Mais elle a été aussi ouverte à des auteurs contemporains : le poète Malek Aloula ; le photographe Grégoire Paboudjian ; le peintre Alain Richard ; l’universitaire et romancier Nourredine Saadi ; etc.
C’est dans cet esprit d’ouverture que la revue accepte de publier, en décembre 1999, un texte provoqué par la découverte inopinée de plaques photographiques et de courriers se rapportant à Basile Cavras [dont certains textes de lettres sont écrits dans cette langue grecque « pure» de la fin du XIXe siècle, appelée à l’époque le Katharevousa].
Jorge-Marie Belayr et Jean-Jacques Errerab, les auteurs de l’article, font à l’époque hommage à Pierre-jean Balbo de l’ensemble des documents photographiques retrouvés, mais gardent à leur disposition les documents écrits. C’est à partir de cette source que des éléments biographiques ont pu être reconstitués.
Cependant à examiner de près le contenu de l’article, on voit qu’il dépasse largement le simple point de vue documentaire. Et qu’il mélange, dans des proportions difficiles à préciser, fiction et réalité. Certains extraits de courrier semblent relever de l’imaginaire. Des experts consultés ont même cru reconnaître dans l’une des photographies un document, certes de la fin du XIX ème siècle, mais figurant en son lointain, le château-fort de la ville de Lourdes, dans les Pyrénées, et non pas les contreforts des monts Rhodope, en Bulgarie. Quant à la photographie qui démarre l’article avec ses cinq personnages harmonieusement disposés autour d’un escalier extérieur, ils ne sauraient semble-t’il, en aucun cas, figurer la famille de Basile Cavras.
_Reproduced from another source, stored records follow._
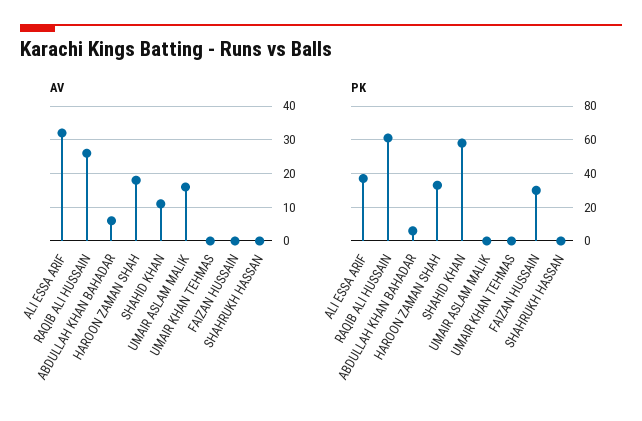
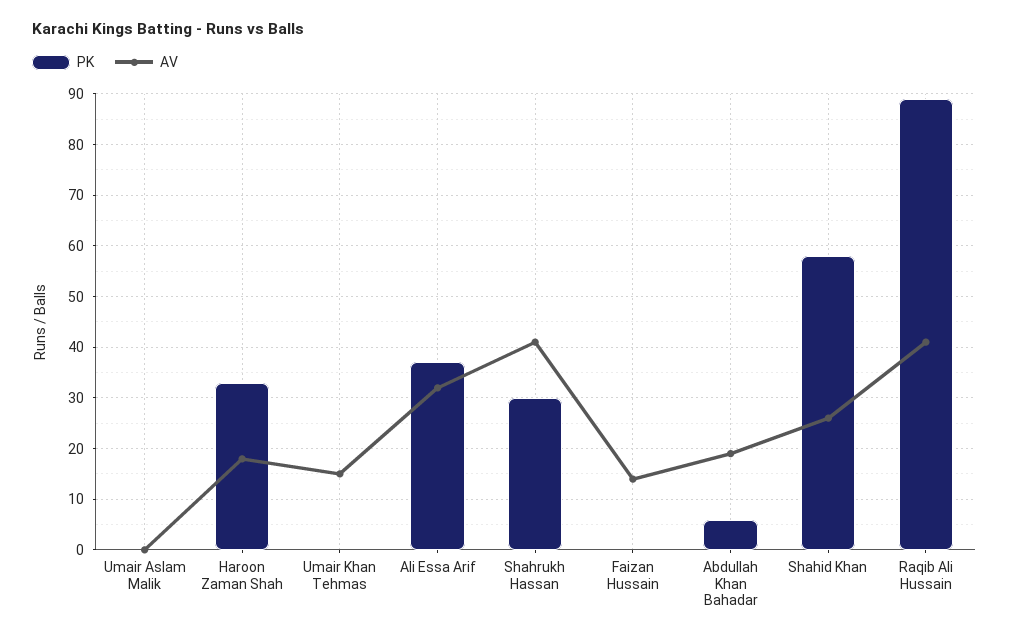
  {
    "AV": {
      "ALI ESSA ARIF": 30,
-     "RAQIB ALI HUSSAIN": 25,
+     "RAQIB ALI HUSSAIN": 40,
-     "ABDULLAH KHAN BAHADAR": 5,
+     "ABDULLAH KHAN BAHADAR": 20,
      "HAROON ZAMAN SHAH": 20,
-     "SHAHID KHAN": 10,
+     "SHAHID KHAN": 25,
-     "UMAIR ASLAM MALIK": 15,
+     "UMAIR ASLAM MALIK": 0,
-     "UMAIR KHAN TEHMAS": 0,
+     "UMAIR KHAN TEHMAS": 15,
-     "FAIZAN HUSSAIN": 0,
+     "FAIZAN HUSSAIN": 15,
-     "SHAHRUKH HASSAN": 0
+     "SHAHRUKH HASSAN": 40
    },
    "PK": {
      "ALI ESSA ARIF": 35,
-     "RAQIB ALI HUSSAIN": 60,
+     "RAQIB ALI HUSSAIN": 90,
      "ABDULLAH KHAN BAHADAR": 5,
      "HAROON ZAMAN SHAH": 35,
      "SHAHID KHAN": 60,
      "UMAIR ASLAM MALIK": 0,
      "UMAIR KHAN TEHMAS": 0,
-     "FAIZAN HUSSAIN": 30,
+     "FAIZAN HUSSAIN": 0,
-     "SHAHRUKH HASSAN": 0
+     "SHAHRUKH HASSAN": 30
    }
  }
UNE INTERPRÉTATION CONFORTÉE
Il semble que le patronyme de Cavras soit aujourd’hui éteint. Mais par Internet il est possible d’accéder à des sites de généalogie, qui fournissent des informations sur la famille du photographe, notamment la date de mariage de Basile et de Léontine.
Et surtout : http://www.ville-montfermeil.fr/IMG/pdf/juin_suite.pdf permet d’accéder à un article de Jean-Claude Gaillard, consacré à la disparition, le 21 juin 1999, de Martha Cavras, fille de Basile Cavras et de Léontine, décédée à l’âge de quatre-vingt dix-huit ans. Le dépouillement des différents articles que ce Bulletin a consacré à cette personnalité de la ville de Montfermeil [Seine-Saint-Denis] permettrait sans doute de pouvoir tracer un portrait encore plus précis des ancêtres de la famille.